Training Tool Integration
Unsloth
from datasets import load_dataset
dataset = load_dataset("json", data_files="dataset_sharegpt.jsonl")
from unsloth import FastLanguageModel
# ... load model ...
from trl import SFTTrainer
trainer = SFTTrainer(
model=model,
train_dataset=dataset["train"],
dataset_text_field="conversations",
)
Axolotl
# axolotl config
datasets:
- path: dataset_sharegpt.jsonl
type: sharegpt
TRL SFTTrainer
from datasets import load_dataset
dataset = load_dataset("json", data_files={
"train": "dataset_messages_train.jsonl",
"validation": "dataset_messages_val.jsonl",
})
from trl import SFTTrainer
trainer = SFTTrainer(
model=model,
train_dataset=dataset["train"],
eval_dataset=dataset["validation"],
)
TRL DPOTrainer
from datasets import load_dataset
dataset = load_dataset("json", data_files="dataset_dpo.jsonl")

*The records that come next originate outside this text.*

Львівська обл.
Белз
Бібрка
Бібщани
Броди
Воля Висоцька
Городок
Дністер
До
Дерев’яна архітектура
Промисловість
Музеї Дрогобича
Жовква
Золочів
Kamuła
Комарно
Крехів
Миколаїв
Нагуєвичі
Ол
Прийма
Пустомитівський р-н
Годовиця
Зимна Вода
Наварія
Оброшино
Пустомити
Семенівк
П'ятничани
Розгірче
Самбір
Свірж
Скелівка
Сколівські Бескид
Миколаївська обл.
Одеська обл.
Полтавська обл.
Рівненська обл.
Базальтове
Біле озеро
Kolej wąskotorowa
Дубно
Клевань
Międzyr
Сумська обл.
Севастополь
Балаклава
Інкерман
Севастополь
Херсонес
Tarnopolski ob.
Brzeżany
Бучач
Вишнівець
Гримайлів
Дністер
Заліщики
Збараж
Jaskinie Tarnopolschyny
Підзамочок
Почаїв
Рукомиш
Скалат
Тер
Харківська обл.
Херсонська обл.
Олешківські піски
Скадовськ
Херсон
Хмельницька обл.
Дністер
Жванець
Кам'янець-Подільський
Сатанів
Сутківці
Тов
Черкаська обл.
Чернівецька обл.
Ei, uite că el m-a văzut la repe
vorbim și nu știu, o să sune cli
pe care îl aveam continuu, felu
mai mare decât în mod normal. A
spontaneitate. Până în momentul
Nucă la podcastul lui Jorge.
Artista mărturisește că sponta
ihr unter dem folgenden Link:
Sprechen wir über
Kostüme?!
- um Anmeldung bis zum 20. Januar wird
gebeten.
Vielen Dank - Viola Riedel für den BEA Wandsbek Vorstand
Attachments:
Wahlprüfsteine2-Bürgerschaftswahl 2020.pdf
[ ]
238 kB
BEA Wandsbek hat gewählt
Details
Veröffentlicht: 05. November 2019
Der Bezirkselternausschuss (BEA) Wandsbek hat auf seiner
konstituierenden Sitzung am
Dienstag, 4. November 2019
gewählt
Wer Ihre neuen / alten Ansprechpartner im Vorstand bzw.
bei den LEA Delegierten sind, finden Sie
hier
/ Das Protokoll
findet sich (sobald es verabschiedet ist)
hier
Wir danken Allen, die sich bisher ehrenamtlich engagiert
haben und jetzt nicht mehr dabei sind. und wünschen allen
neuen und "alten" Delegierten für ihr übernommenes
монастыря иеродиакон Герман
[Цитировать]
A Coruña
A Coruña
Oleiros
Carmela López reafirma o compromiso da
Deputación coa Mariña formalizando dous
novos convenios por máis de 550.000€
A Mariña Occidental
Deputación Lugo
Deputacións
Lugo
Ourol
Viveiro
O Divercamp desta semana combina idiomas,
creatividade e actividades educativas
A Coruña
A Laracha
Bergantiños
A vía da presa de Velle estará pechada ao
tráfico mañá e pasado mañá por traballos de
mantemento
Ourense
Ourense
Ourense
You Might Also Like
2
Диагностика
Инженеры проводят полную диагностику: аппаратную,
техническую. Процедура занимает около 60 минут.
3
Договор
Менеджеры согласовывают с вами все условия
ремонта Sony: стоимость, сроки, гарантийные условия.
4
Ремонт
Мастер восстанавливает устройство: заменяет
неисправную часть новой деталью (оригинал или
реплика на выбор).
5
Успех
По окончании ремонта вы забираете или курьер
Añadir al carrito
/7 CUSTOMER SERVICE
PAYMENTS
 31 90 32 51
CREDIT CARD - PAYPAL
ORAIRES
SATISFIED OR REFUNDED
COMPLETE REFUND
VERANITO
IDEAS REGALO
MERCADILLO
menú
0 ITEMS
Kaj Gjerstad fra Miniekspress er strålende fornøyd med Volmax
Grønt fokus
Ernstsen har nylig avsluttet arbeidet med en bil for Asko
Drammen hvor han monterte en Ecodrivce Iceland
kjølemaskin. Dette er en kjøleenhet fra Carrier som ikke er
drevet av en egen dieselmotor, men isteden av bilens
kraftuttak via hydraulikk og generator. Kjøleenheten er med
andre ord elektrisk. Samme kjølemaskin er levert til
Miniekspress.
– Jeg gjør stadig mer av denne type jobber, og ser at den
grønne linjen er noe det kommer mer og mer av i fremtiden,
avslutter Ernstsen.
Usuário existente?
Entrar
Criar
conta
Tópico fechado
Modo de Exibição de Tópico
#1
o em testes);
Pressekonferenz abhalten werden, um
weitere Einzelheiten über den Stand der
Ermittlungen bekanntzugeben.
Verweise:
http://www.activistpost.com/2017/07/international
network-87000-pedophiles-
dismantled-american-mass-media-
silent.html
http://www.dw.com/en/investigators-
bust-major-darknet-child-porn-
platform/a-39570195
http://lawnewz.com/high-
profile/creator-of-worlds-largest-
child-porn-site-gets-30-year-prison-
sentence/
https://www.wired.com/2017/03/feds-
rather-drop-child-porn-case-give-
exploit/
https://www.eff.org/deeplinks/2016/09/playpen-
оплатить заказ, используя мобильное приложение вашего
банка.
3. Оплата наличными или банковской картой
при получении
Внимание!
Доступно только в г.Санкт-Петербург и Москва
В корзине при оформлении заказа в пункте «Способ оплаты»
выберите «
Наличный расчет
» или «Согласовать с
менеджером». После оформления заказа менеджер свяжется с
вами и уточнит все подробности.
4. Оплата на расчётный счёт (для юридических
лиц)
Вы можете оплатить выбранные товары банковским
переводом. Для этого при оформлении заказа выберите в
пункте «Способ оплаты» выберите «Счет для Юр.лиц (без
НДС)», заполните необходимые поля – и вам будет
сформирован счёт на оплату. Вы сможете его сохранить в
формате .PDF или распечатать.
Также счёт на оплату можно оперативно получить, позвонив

from trl import DPOTrainer
trainer = DPOTrainer(
model=model,
train_dataset=dataset["train"],
)
LLaMA-Factory
{
"my_dataset": {
"file_name": "dataset_llama_factory.jsonl",
"formatting": "alpaca",
"columns": {
"prompt": "instruction",
"query": "input",
"response": "output",
"history": "history",
"system": "system"
}
}
}
Oumi
oumi train -c my_config.yaml \
--training_data.datasets[0].dataset_name=dataset_oumi.jsonl
OpenAI Fine-Tuning API
# Upload and create fine-tuning job
openai api fine_tuning.jobs.create \
-t dataset_openai.jsonl \
-m gpt-4o-mini-2024-07-18
HuggingFace Hub
# Push directly from AfterImage
afterimage push -i dataset.jsonl --repo username/my-dataset --private
# Then use anywhere
from datasets import load_dataset
ds = load_dataset("username/my-dataset")
Programmatic API
from afterimage.integrations import get_exporter, list_formats
# List all formats
for fmt in list_formats():
print(f"{fmt['name']}: {fmt['description']}")
# Export a single format
exporter = get_exporter("sharegpt")
result = exporter.export_file("input.jsonl", "output.jsonl")
print(f"Exported {result.total_output} rows, skipped {result.skipped}")
# Export with system prompt
result = exporter.export_file(
"input.jsonl",
"output.jsonl",
system_prompt="You are a helpful assistant.",
)
# Convert a single conversation
row = {"conversations": [
{"role": "user", "content": "Hello"},
{"role": "assistant", "content": "Hi!"},
]}
output_rows = exporter.convert_conversation(row)
Design Notes
Streaming: Exports process line-by-line. Memory usage is constant regardless of dataset size.
Graceful degradation: Unconvertible rows are skipped with warnings, never crashing mid-export.
Deterministic: Same input + seed always produces the same output.
No external dependencies: All core exporters use only the Python standard library.
pushuseshuggingface_hub, which is installed with the package.